### SELECTED PASSAGE

+---+

= Listed buildings in Craven Arms =

Craven Arms is a civil parish in Shropshire, England. It contains 23 listed buildings that are recorded in the National Heritage List for England. Of these, two are listed at Grade I, the highest of the three grades, and the others are at Grade II, the lowest grade. The parish contains the small town of Craven Arms, the hamlets of Halford and Stokesay, and the surrounding countryside.

Craven Arms was a small settlement before the arrival of the railways in 1852, and has since developed into a market town. The most important buildings in the parish are Stokesay Castle, its gatehouse, and the nearby church, which are listed at Grade I. Most of the other listed buildings are houses, cottages, farmhouses and farm buildings, many of which are timber framed. The remaining listed buildings include another church, tombs, memorials and gates in the churchyard of St John the Baptist's Church, a hotel and associated building, a weir and associated structures, a milestone, a former toll house, and two war memorials, one in the form of a lych gate.

+---+

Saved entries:

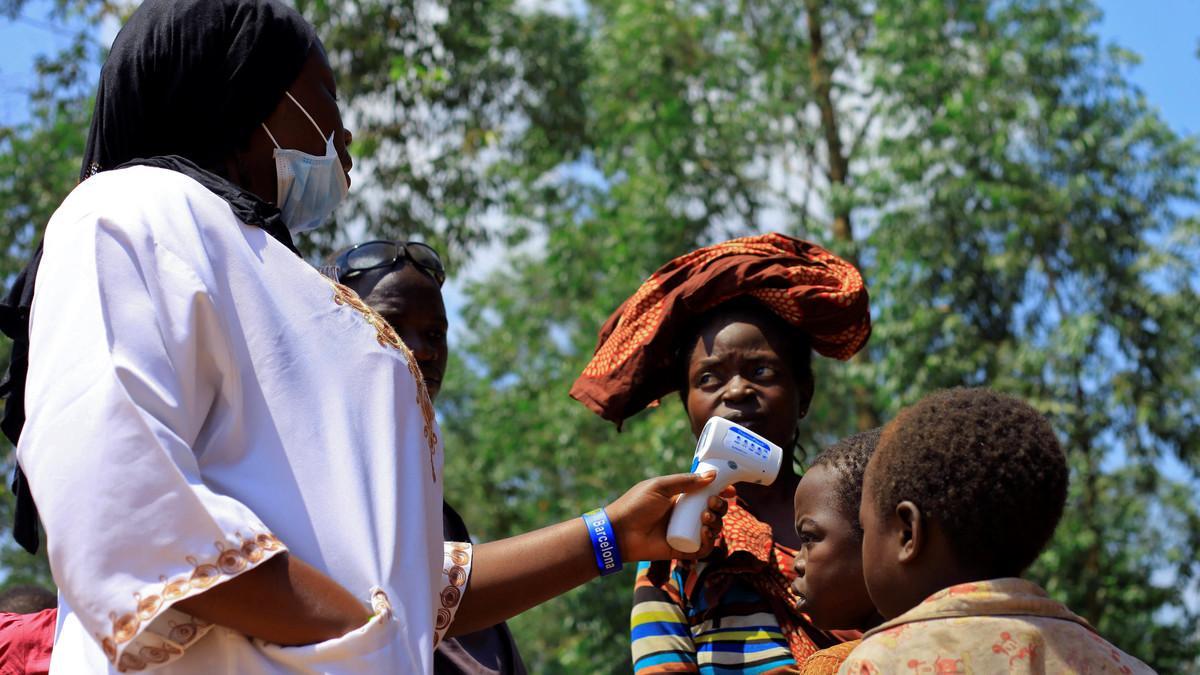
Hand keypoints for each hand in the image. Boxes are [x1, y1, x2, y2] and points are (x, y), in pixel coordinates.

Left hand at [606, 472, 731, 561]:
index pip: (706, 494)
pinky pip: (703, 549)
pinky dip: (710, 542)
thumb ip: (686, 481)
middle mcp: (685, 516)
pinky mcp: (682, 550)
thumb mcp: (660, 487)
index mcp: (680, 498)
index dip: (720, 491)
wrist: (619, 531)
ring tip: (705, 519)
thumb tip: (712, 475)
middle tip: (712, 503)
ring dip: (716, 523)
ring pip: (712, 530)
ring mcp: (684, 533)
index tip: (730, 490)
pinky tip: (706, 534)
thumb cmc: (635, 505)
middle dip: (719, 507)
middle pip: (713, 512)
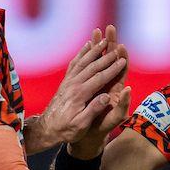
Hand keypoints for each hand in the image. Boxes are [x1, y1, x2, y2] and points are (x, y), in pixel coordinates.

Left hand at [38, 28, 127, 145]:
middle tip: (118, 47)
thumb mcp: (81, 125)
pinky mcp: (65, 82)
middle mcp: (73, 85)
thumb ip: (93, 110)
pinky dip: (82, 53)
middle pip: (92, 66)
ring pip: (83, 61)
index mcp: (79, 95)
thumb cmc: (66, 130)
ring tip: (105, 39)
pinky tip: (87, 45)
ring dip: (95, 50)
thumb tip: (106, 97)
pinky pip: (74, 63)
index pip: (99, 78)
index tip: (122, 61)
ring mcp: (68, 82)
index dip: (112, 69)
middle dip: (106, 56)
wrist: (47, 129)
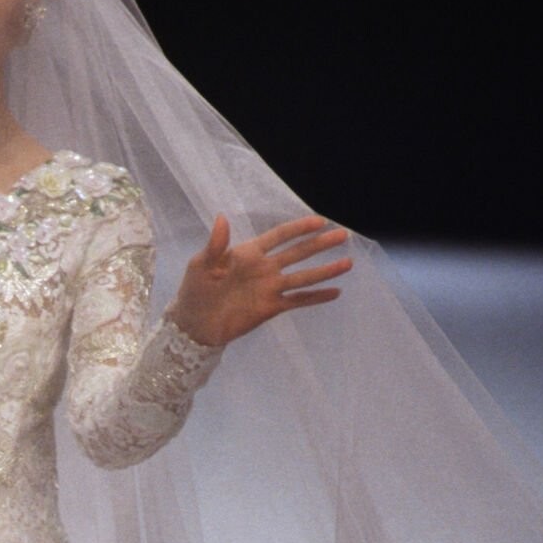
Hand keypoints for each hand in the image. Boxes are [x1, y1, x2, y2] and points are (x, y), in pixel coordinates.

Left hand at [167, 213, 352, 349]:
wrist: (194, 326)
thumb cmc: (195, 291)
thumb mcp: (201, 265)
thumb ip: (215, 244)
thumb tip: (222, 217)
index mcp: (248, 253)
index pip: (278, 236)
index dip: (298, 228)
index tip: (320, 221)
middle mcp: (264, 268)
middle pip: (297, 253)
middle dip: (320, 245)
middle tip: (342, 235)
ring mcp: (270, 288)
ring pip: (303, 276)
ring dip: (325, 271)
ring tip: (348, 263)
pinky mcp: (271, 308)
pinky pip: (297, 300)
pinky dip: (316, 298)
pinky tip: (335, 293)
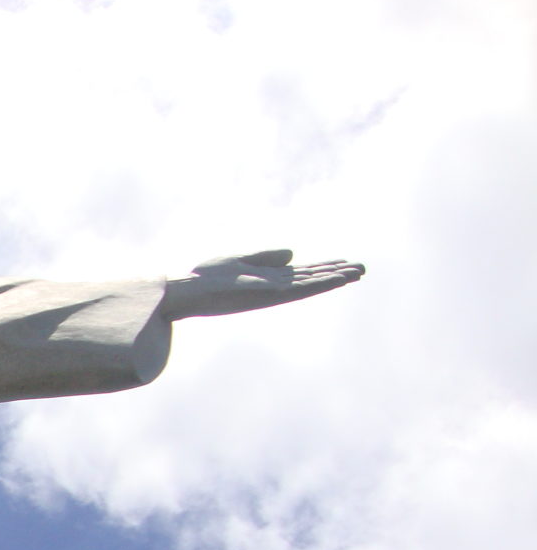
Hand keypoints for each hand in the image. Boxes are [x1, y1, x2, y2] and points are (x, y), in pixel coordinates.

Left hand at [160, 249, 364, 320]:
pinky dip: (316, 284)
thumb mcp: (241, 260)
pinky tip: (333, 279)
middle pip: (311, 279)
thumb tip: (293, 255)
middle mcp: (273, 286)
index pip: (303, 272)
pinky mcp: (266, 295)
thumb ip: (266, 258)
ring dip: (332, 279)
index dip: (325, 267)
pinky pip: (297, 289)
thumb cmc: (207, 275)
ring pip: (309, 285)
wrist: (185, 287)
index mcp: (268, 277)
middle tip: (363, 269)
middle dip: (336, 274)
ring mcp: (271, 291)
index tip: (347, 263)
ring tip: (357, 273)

+---+

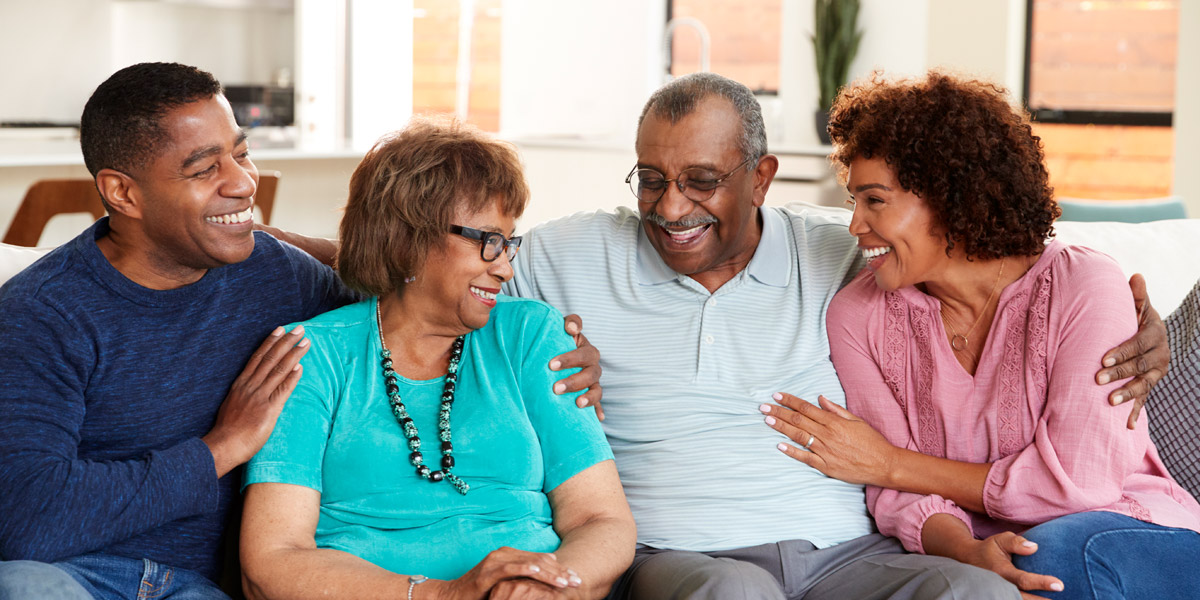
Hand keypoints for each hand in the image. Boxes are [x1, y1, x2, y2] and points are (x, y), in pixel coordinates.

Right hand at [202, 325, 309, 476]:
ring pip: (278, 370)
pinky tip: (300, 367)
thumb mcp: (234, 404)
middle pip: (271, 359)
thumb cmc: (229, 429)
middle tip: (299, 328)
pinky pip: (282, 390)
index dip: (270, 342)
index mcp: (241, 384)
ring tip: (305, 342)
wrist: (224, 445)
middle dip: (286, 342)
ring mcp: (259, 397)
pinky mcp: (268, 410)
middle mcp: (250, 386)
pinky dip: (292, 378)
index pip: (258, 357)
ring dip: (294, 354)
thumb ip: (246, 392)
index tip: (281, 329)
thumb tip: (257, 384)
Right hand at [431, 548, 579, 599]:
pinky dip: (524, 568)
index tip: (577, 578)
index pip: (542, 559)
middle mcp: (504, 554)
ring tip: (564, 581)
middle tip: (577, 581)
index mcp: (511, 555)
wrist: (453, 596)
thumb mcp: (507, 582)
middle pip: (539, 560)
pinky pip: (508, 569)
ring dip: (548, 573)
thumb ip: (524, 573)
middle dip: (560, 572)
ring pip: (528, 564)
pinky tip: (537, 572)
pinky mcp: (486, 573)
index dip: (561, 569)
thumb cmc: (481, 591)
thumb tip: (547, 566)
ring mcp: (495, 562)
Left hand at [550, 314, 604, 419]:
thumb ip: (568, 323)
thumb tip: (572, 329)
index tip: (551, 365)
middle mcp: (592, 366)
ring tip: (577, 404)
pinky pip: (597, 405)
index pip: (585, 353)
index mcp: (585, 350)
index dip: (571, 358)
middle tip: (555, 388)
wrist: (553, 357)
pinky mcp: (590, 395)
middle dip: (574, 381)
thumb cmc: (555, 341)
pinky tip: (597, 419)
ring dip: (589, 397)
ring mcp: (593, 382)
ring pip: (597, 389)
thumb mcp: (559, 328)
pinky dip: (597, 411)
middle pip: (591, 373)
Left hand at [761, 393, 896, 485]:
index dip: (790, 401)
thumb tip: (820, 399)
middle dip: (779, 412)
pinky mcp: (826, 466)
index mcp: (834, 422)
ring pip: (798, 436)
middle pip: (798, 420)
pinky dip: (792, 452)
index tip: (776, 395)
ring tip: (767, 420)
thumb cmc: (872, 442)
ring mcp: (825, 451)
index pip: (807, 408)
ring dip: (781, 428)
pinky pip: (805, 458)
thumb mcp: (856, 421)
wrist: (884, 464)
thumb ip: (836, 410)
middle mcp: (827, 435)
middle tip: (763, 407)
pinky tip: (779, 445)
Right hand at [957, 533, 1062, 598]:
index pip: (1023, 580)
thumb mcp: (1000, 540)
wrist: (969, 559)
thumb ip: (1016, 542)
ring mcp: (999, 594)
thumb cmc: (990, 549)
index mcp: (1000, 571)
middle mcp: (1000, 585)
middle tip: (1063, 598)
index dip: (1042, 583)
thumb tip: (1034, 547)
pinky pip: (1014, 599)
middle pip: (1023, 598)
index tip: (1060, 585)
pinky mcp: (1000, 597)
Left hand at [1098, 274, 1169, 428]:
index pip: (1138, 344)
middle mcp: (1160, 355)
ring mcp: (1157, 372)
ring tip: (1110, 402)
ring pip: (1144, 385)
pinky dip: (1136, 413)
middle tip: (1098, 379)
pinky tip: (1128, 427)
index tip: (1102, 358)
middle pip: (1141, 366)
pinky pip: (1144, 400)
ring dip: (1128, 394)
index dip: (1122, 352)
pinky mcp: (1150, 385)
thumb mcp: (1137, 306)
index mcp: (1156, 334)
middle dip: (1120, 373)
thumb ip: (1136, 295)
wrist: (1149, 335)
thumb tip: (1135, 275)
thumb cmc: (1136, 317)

+---+

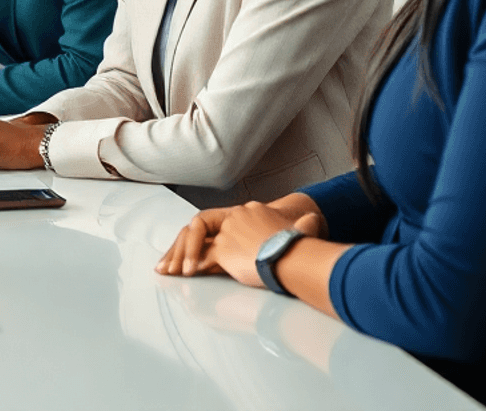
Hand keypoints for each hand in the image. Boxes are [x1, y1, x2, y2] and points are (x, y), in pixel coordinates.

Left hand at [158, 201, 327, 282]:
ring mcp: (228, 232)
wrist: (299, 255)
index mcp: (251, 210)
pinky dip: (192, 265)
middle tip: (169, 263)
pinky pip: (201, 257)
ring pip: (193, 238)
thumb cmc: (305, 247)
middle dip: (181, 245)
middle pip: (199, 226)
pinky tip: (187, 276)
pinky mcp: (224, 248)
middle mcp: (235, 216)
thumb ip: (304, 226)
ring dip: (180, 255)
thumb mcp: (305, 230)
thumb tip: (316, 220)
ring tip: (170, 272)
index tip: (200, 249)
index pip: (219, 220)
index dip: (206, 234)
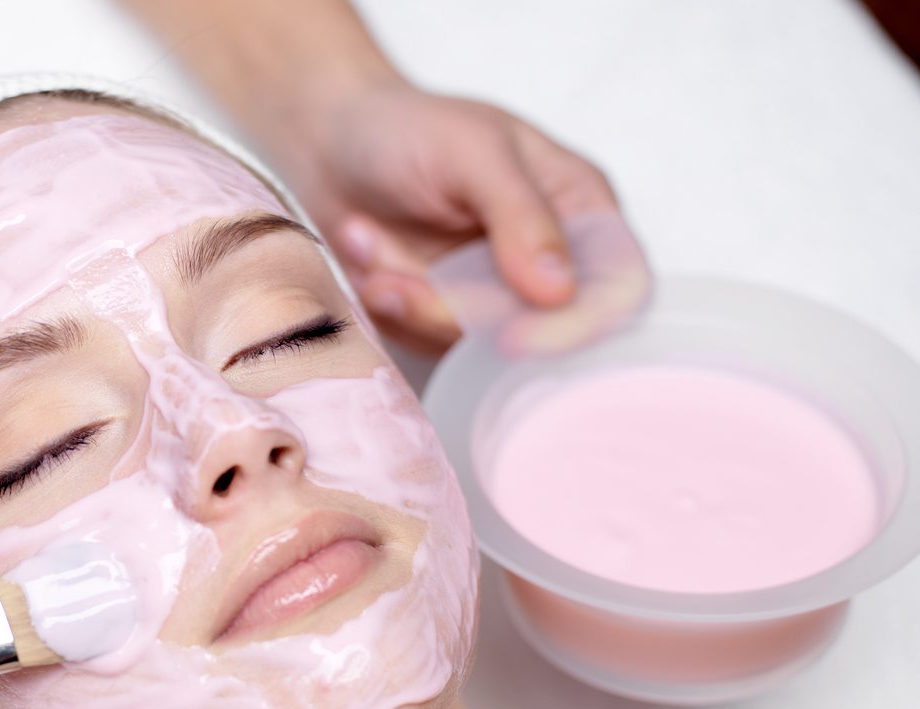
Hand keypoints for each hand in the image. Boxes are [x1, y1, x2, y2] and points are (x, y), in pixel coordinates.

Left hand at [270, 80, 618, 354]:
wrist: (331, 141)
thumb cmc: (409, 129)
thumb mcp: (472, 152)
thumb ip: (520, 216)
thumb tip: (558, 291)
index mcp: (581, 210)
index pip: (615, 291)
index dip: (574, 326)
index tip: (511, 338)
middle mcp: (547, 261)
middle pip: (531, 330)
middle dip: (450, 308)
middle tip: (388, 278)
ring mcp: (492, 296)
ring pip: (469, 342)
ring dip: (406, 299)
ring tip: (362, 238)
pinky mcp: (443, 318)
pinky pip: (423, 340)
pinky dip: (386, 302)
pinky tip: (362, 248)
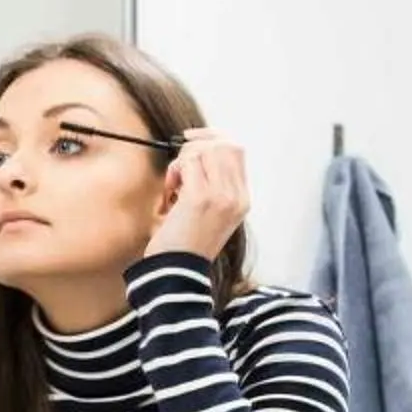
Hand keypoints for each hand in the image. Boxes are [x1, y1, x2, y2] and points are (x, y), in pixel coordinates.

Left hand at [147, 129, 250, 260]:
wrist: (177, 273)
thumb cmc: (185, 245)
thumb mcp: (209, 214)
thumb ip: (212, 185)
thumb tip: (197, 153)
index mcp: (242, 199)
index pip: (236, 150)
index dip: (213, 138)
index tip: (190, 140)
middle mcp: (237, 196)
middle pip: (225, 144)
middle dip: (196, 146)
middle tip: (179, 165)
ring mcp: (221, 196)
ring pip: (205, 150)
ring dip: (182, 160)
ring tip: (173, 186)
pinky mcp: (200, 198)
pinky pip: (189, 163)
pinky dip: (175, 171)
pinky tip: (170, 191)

+---+

### EXERCISE INSTRUCTIONS
Using the text above on listed buildings in Craven Arms, answer:
(a) How many listed buildings does the parish contain?
(b) In what year did the railways arrive?
(c) Which hamlets are in the parish?

### RESULT BELOW
(a) 23
(b) 1852
(c) Halford and Stokesay